The FBI and the U.S. Securities and Exchange Commission have joined the search and investigation for Arthur Nadel, president of Scoop Management Inc, whose reported disappearance Wednesday was followed two days later by complaints from investors who said that funds invested by and through Nadel had disappeared along with him.
Sarasota police said the investigation began on Friday and federal agencies were informed after they received complaints from at least five possible victims, many of whom appeared to have lost more than $500,000.
"What has allegedly gone on also includes federal and other regulatory violations," Capt. William Spitler, spokesman for the Sarasota Police Department, said. "That's why it was important for us to get all the agencies together."
Nadel, 75, left a note for his family that was characterized by a local newspaper as a suicide note.
Police would not disclose its contents but said his family believed he was "distraught" at the time of his disappearance.
Nadel's car was found Thursday afternoon in the parking lot of the Sarasota-Bradenton International Airport. On Saturday, an associate told Reuters that it was believed Nadel was still alive.
On Sunday, Sarasota County Sheriff's Office spokesman Lt. Chuck Lesaltato said the investigation was ongoing and the department could not comment on whether Nadel had left the state or the country. The sheriff's office and the FBI are conducting the missing persons portion of the investigation.
Nadel and his wife Peg were prominent philanthropists and socialites in Sarasota, an upscale community south of Tampa, Florida. The couple was involved in many community organizations including Habitat for Humanity.
Investors can do little but wait to find out what happened to the funds they entrusted with Nadel and companies he associated with.
The YMCA Foundation of Sarasota has about $1.1 million invested in securities handled by Nadel.
"We're like everyone else," YMCA Foundation of Sarasota President Karin Gustafson said. "We're just reading about what's going on and waiting until they find him."

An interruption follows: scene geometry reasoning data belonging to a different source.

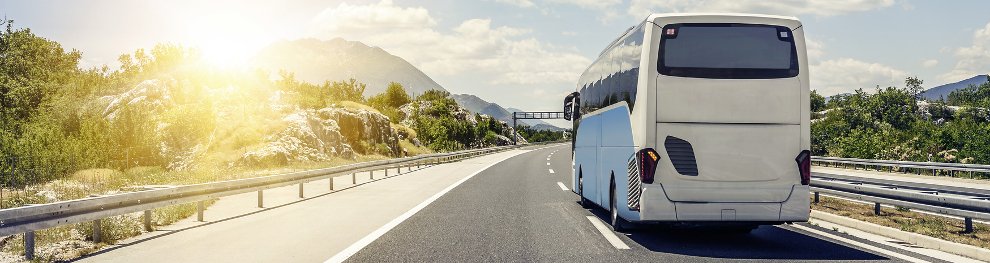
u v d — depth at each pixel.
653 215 8.30
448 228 10.02
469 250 7.95
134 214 11.31
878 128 79.62
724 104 8.30
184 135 35.91
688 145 8.30
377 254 7.62
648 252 7.88
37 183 22.45
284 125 38.84
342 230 9.76
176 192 10.10
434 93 113.06
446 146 69.62
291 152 36.72
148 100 41.81
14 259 7.36
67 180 23.55
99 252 7.77
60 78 64.94
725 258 7.44
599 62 12.16
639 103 8.41
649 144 8.31
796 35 8.42
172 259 7.28
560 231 9.76
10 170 22.55
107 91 55.25
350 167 20.05
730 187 8.30
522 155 52.94
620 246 8.34
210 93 42.62
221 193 11.67
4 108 36.06
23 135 27.20
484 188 18.75
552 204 14.12
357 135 49.88
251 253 7.68
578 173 14.83
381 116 55.25
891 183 12.41
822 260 7.27
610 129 10.58
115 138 32.38
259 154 34.53
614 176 10.08
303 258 7.34
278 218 11.38
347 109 51.44
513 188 18.75
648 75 8.34
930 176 29.11
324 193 17.23
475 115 112.81
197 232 9.55
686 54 8.34
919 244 8.35
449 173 27.00
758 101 8.32
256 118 39.28
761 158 8.31
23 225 6.97
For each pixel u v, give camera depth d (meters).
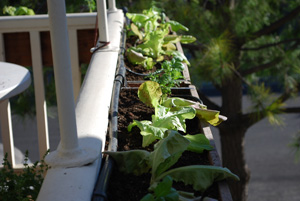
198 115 1.69
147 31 2.93
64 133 1.17
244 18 4.85
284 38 5.59
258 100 4.78
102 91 1.68
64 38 1.10
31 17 2.98
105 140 1.49
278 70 5.31
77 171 1.14
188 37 2.96
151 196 1.04
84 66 4.55
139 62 2.41
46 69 4.62
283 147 11.58
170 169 1.34
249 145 11.80
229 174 1.23
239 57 5.24
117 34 2.59
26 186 1.50
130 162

Gustafson said the nonprofit agency invested in a fund managed by Valhalla Management Inc based on the recommendation of Neil Moody, Valhalla founder and Nadel associate who was an executive on the foundation's board of directors.
Moody resigned after news broke on Friday that the funds were gone.

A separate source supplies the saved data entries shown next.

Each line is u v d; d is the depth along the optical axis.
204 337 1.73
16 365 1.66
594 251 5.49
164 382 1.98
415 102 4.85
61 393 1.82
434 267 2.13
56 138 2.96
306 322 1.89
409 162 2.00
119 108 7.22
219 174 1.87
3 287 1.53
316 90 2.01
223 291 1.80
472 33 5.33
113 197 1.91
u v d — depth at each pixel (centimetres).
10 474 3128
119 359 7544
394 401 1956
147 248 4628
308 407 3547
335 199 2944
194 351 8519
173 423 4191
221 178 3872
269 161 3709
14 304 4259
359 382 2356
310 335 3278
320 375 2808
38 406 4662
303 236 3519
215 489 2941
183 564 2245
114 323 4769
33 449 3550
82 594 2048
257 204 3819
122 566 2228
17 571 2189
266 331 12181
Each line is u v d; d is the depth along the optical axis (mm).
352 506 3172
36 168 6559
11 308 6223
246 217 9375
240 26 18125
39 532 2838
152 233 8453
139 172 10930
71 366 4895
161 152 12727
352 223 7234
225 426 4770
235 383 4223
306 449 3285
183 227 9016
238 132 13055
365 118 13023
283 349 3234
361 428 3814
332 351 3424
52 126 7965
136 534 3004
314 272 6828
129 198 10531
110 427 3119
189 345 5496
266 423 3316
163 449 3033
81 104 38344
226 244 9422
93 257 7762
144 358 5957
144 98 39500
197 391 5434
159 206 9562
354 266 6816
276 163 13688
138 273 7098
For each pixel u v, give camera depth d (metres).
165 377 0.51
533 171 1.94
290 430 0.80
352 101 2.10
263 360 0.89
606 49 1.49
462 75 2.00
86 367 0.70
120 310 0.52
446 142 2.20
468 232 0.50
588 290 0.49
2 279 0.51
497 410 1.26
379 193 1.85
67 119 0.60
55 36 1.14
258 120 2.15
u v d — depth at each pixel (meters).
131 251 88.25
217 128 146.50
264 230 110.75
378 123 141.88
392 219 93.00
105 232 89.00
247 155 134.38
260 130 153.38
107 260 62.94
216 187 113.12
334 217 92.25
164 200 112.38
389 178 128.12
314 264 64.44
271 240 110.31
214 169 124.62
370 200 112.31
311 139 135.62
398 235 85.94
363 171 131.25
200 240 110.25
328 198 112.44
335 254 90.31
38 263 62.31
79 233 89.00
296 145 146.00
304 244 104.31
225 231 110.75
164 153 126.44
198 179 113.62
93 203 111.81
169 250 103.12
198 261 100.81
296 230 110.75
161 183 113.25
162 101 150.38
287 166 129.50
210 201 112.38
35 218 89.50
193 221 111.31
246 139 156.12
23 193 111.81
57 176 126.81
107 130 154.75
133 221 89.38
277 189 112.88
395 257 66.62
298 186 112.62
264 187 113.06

"We based our decision on our trust in Mr. Moody," Gustafson said. "He guaranteed us personally a 10 percent return if the fund did not perform."
In a statement issued on Saturday, Valhalla Management said: "It appears, however, that (Nadel) is likely still at large. It also appears that he has engaged in improper and unauthorized activities.
"The owners of Valhalla Management, who had contracted with Scoop Management to invest substantially all of Valhalla and related fund's assets, are cooperating with all local and federal authorities to determine exactly what happened," the statement said.
Other disgruntled investors, who spoke to the Sarasota Herald-Tribune, were shocked by the developments.
"I feel abused. I feel beaten. I don't know who to believe," Dr. Brad Lerner, who expects to lose nearly $730,000 in an IRA fund, told the newspaper.
One investor, who asked not to be named, told the newspaper that he had learned about the hedge fund from a glowing report in the Wall Street Digest, a Sarasota-based investment publication.
In a 2003 report Donald Rowe, publisher of the Wall Street Digest, said Nadel's computerized investment program has produced the best track record and most consistent returns he had ever seen.
"His (Nadel's) proprietary program, combined with screening for stock fundamentals, has consistently produced a profit month after month in both up and down markets," said Rowe in the report.
Rowe, whose Web site states he is Wall Street's most widely read investment adviser, was not immediately available for comment.